Netflix taxes coming soon to a screen near you
- Jun 25, 2018 | Gail Cole
The way we consume entertainment has changed dramatically. While the ancient tradition of live theater lives on and movies theaters still limp along, Americans are now more likely to stay home and stream shows and movies than head out the door.
It takes time to adapt tax laws to technological changes. But, as the examples below illustrate, laws are changing. Cities, counties, and states (and provinces) are finding ways to tax digital streaming services: some as an amusement, some as a sale, and some as a utility.
In 2015, Chicago became the first city of size to tax online streaming services. The tax was immediately challenged. On May 24, 2018, the Circuit Court of Cook County, Illinois, ruled the extension of the city’s 9 percent amusement tax to internet-based streaming services such as Netflix does not violate the federal Internet Tax Freedom Act, the United States Commerce Clause, or the uniformity clause of the Illinois Constitution, nor represent an extraterritorial application of Chicago’s taxing power.
According to the City of Chicago’s Amusement Tax Ruling #5 (issued June 9, 2015), the amusement tax applies in part to “charges paid for the privilege to witness, view or participate in amusements that are delivered electronically,” including “watching electronically delivered television shows, movies or videos, listening to electronically delivered music, … and participating in games, online or otherwise.” The tax is sourced to the residential or primary business street address in Chicago, as reflected in the credit card billing address.
The recent ruling from the Circuit Court of Cook County is a victory for Chicago, but it doesn’t mark the end of the legal battle over the tax. The ruling is expected to be appealed, and another case is still making its way through the courts. On June 5, 2017, the Entertainment Software Association (ESA) filed a suit challenging what it calls Chicago’s “illegal and harmful expansion of its existing Amusement Tax to include online video game play occurring through streaming and subscription services.” That case has yet to be resolved.
Tax doesn’t currently apply to sales of iTunes, Netflix, Spotify, and other non-Canadian streaming services in Canada because America’s northern neighbor doesn’t tax digital content service providers that don’t have a physical presence in Canada.
That’s set to change in Québec. The francophone province’s new budget calls for “a tax fairness action plan” that will “ensure fairness between Québec retailers and retailers outside of Québec.” The Québec Economic Plan provides for “the implementation of measures making the collection of the Québec sales tax [QST] mandatory on digital services and incorporeal property sold from outside Québec.” It takes effect January 1, 2019, and is expected to generate approximately $155 million by the end of the 2022–2023 fiscal year.
At present, there are no plans to tax these services in the other Canadian provinces.
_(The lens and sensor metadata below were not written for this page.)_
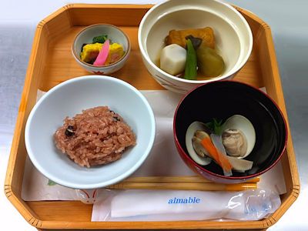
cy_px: 116
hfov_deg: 52.6
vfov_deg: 40.7
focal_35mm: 35
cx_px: 154
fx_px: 311
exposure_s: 1/33
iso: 80
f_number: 2.8
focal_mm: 3.85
During his tenure, former Canadian Prime Minister Stephen Harper said he was “100% against a Netflix tax — always have been, always will be.” Despite repeated calls to tax foreign streaming services the same as Canadian streaming services, his successor Prime Minister Justin Trudeau says he, too, is firmly opposed to taxing these services.
Could that change if Netflix develops a physical presence in Canada? Time will tell. The U.S. company is in the process of developing its first permanent production presence outside of the United States — Netflix Canada — and has committed to investing $500 million (Canadian) in Canadian content, including French content.
In the meantime, the call to tax foreign streaming services is unlikely to be muted in Canada. Policy analyst Rosalie Wyonch of the C.D. Howe Institute, says “Quebec is pushing the envelope in Canada for correcting competitive issues. There is no good economic reason not to shift our policy.”
California and Iowa
A great deal of controversy has surrounded the application of the utility users tax (UUT) to streaming services in numerous California cities, including Pasadena.
A bill calling for a five-year moratorium on “any tax on the sale or use of video streaming services or any utility user tax on video streaming services” was introduced in January 2017 but died in committee in January 2018. Assemblyman Sebastian Ridley-Thomas, sponsor of the bill, says more information is needed: “the potential impact of a moratorium on local revenue, the issue of fairness between types of service providers and whether providers are complying in places where the tax may already apply.”
Sales tax is also being extended to online streaming services in Iowa, starting January 1, 2019. These taxable services include on-demand video and pay-per-view. Iowa will also start taxing digital audio works (e.g., music and ringtones), digital audiovisual works, digital books, information services, and Software as a Service.
The rest of the world
Canada and the United States aren’t the only countries grappling with if or how to tax the online streaming services.
Japan, New Zealand, Russia, South Africa, and Taiwan tax streaming services by foreign companies. Australia extended its goods and services tax (GST) to streaming services in July 2017, inspiring Singapore to do the same by 2020. Argentina starts taxing sales of digital services on June 27, 2018. And after Brazil passed a law to tax streaming services in December 2016, Rio De Janeiro and Sao Paulo introduced similar taxes at the local level.
Though such taxes continue to be contested, the trend is moving toward taxation. The European Union recently upheld a German levy on Netflix and similar streaming services “to help fund German-language films and television programs.”